Devo começar por dizer que na minha opinião, o golpe de 3 a 5 de Outubro de 1910, foi mais ilegal que a nota de três Euros e o facto de a constituição afirmar que não é permitida outra forma de governo que a republicana, é realmente uma absoluta demonstração de intolerância anti-democrática.
Mas tenho que lembrar que quem matou a monarquia, não foram os republicanos de 1910, quem realmente decidiu colocar uma pedra tumular sobre o assunto foi um homem chamado Oliveira Salazar.
Quando perguntado sobre o assunto, afirmou que o país tinha problemas muito mais importantes para resolver e que a forma de governo, fosse republicana fosse monárquica era irrelevante.
Poder e contra-poder
Os portugueses precisam sempre de um contra-poder. Alguém que afronte um governo, quando este não está a governar de forma eficiente.

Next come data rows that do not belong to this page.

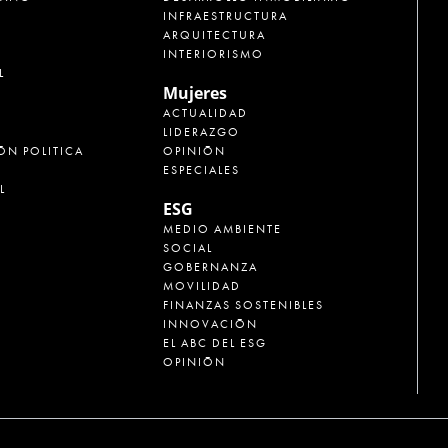
INFRAESTRUCTURA
ARQUITECTURA
INTERIORISMO
L
Mujeres
ACTUALIDAD
LIDERAZGO
ÓN POLITICA
OPINIÓN
ESPECIALES
L
ESG
MEDIO AMBIENTE
SOCIAL
GOBERNANZA
MOVILIDAD
FINANZAS SOSTENIBLES
INNOVACIÓN
EL ABC DEL ESG
OPINIÓN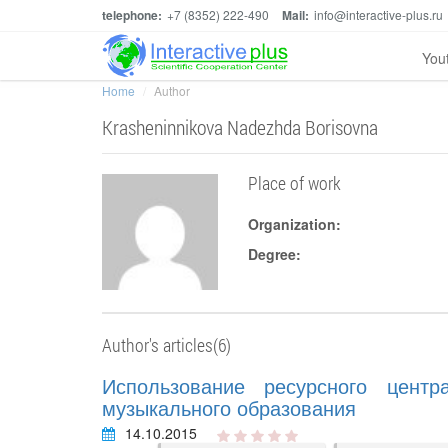
telephone:
+7 (8352) 222-490
Mail:
info@interactive-plus.ru
You
Home
Author
Krasheninnikova Nadezhda Borisovna
Place of work
Organization:
Degree:
Author's articles(6)
Использование ресурсного центр
музыкального образования
14.10.2015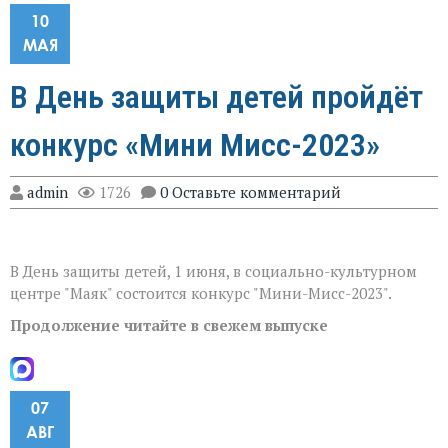
10
МАЯ
В День защиты детей пройдёт
конкурс «Мини Мисс-2023»
admin
1726
0 Оставьте комментарий
В День защиты детей, 1 июня, в социально-культурном
центре "Маяк" состоится конкурс "Мини-Мисс-2023".
Продолжение читайте в свежем выпуске
07
АВГ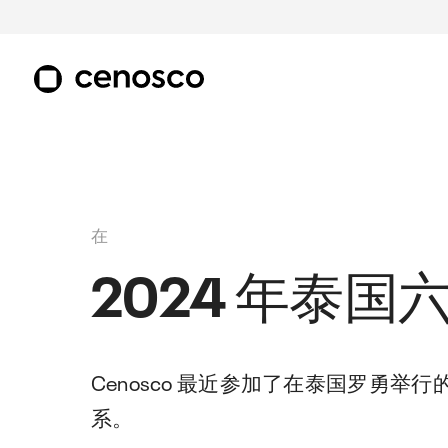
IMS 套装
其他服务
下载
更多信息
联系我们
我们是谁
关于 IMS 套件
客户支持
业务案例：Tüpraş
通讯
Request a calculator
客户支持
在
一套完整的工具，用于管理资产的完整
已经是客户？从这里开始
安全性和可靠性
订阅我们的通讯
Can't find what you're looking for? Send
已经是客户？从这里开始
2024 年泰
性、可靠性、功能安全性和合规性--全部
us a message and let us know!
集中在一个易于使用的云平台中。
合作伙伴网络
业务案例：不结盟运动
IMS 软件套件
联系我们
加入我们的全球合作伙伴社区
易于审计
进一步了解我们的软件解决方案
有问题？请联系我们！
Cenosco 最近参加了在泰国罗勇举行的 
系。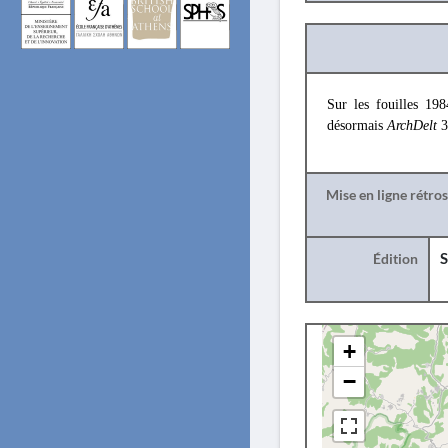
Sur les fouilles 1
désormais
ArchDelt
3
Mise en ligne rétro
Édition
S
+
−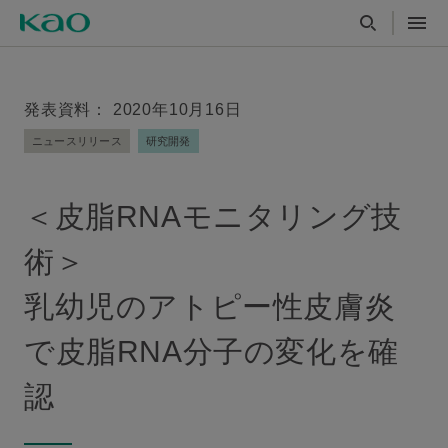
発表資料： 2020年10月16日
ニュースリリース
研究開発
＜皮脂RNAモニタリング技
術＞
乳幼児のアトピー性皮膚炎
で皮脂RNA分子の変化を確
認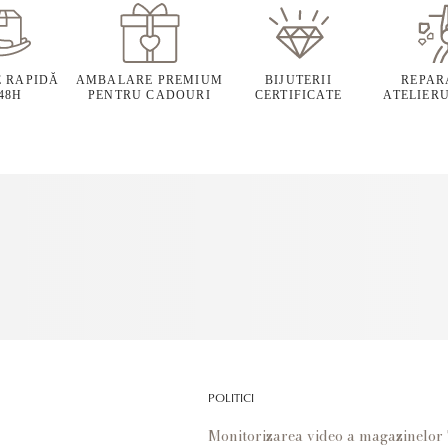
E RAPIDĂ
AMBALARE PREMIUM
BIJUTERII
REPARA
 48H
PENTRU CADOURI
CERTIFICATE
ATELIERU
POLITICI
Monitorizarea video a magazinelo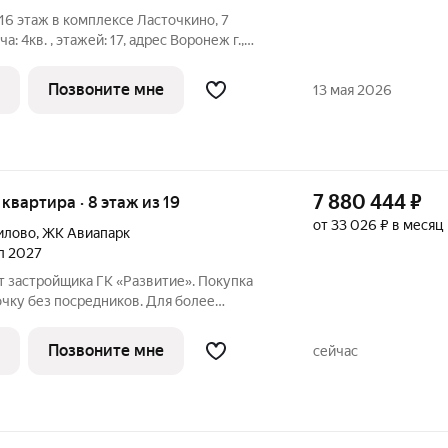
, 16 этаж в комплексе Ласточкино, 7
ча: 4кв. , этажей: 17, адрес Воронеж г.,
щик: ДСК.
Позвоните мне
13 мая 2026
7 880 444
₽
я квартира · 8 этаж из 19
от 33 026 ₽ в месяц
илово
,
ЖК Авиапарк
ал 2027
т застройщика ГК «Развитие». Покупка
очку без посредников. Для более
 по приобретению квартир обращайтесь
ика.
Позвоните мне
сейчас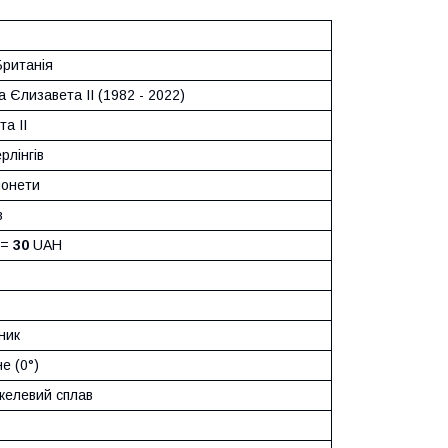
Британія
 Єлизавета II (1982 - 2022)
а II
рлінгів
монети
в
 =
30
UAH
ник
е (0°)
ікелевий сплав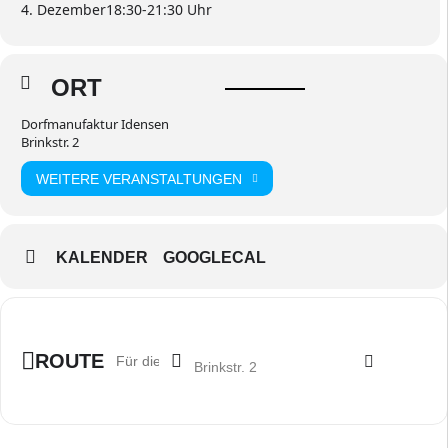
4. Dezember
18:30
-
21:30
ORT
Dorfmanufaktur Idensen
Brinkstr. 2
WEITERE VERANSTALTUNGEN
KALENDER
GOOGLECAL
Destination Address - Kurs: PYRAMIDEN 
Address - Kurs: PYRAMIDEN [eIxejVgJB]
ROUTE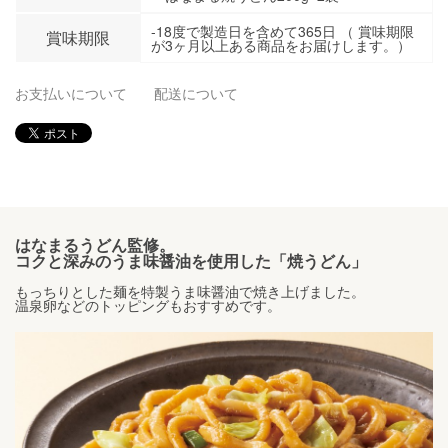
-18度で製造日を含めて365日 （ 賞味期限
賞味期限
が3ヶ月以上ある商品をお届けします。）
お支払いについて
配送について
はなまるうどん監修。
コクと深みのうま味醤油を使用した「焼うどん」
もっちりとした麺を特製うま味醤油で焼き上げました。
温泉卵などのトッピングもおすすめです。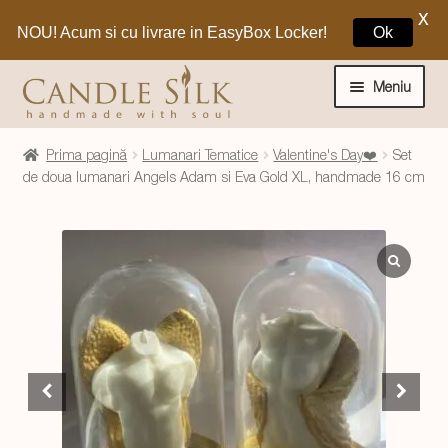
X
NOU! Acum si cu livrare in EasyBox Locker!
Ok
Sari
Sari
la
la
Meniu
navigare
conținut
Home
Prima pagină
Lumanari Tematice
Valentine's Day❤️
Set
de doua lumanari Angels Adam si Eva Gold XL, handmade 16 cm
Craciun 🎁
Extinde
Lumanari si decoratiuni
meniul
copil
Extinde
Despre CandleSilk
meniul
copil
Cosul Meu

E os portugueses são especialistas em achar que o governo não serve e que é preciso outro.
Para termos um contra-poder, como temos atualmente o presidente da republica, esse contra-poder tem a capacidade para, em caso de grande necessidade ou bloqueio constitucional, dissolver o parlamento e marcar novas eleições.
Ora isto é muito bonito, mas para um poder se contrapor a outro, num sistema democrático, esse poder tem que ter a legitimidade do apoio do povo.
É por essa razão, que Portugal é dos poucos países com um sistema parlamentar, que elege o presidente da república por via direta.
Aqui, a porca torce o rabo...
Pessoas como Marcelo Rebelo de Sousa, interpretam esta necessidade de um contra-poder (e os poderes que para isso são atribuídos ao presidente para agir in-extremis) de uma forma diferente.
Marcelo tem esses poderes, para agir num ponto de rutura do sistema parlamentar, mas acha que, se tem esses poderes, então é porque o sistema permite a intervenção do presidente na política, e que portanto nós temos um sistema semi-presidencial.
Na realidade, não acredito que o sistema seja semi-presidencial. Ele é parlamentar desde a constituição de 1822, mas para presidentes que querem protagonismo, isso é irrelevante.
Em 1908, mataram o Rei D. Carlos, porque o rei teve a ousadia de intervir na política, para tentar por ordem na anarquia. Mas D. Carlos não tinha a legitimidade do voto, e por isso foi facilmente transformado no principal problema:
Alguém que interveio na política, mas cuja intervenção não pode ser contrariada, porque não se pode esperar pela próxima eleição, é um alvo a abater.
Um rei reina, mas não pode governar, e os problemas do governo, vão sempre existir. As tricas, as politiquices, os escândalos vão continuar a existir.
Fazemo-nos aqui eco das palavras de Eça de Queiroz por exemplo, sobre a política, os escândalos, a corrupção, e dizemos que desde Eça, Portugal não mudou nada...
Mas afinal, qual era o presidente da república no tempo do Eça ?
Também na republica houve tentativas de ultrapassar os impasses, com a instituição de um sistema presidencialista, pela mão de um individuo chamado Sidónio Pais, que também não tinha um contra-poder … Alguém sabe como acabou ?
O país tem demasiados problemas, para ter que se preocupar com os herdeiros, com a vida dos herdeiros do trono, com os escândalos da vida privada das pessoas que deveriam ser isentas, e mais ou menos santas, mas que depois afinal não são.
Os problemas dos países são criados por homens e mulheres, e têm que ser resolvidos pelos mesmos. E ter ou não ter cabeças coroadas, não vai mudar grande coisa.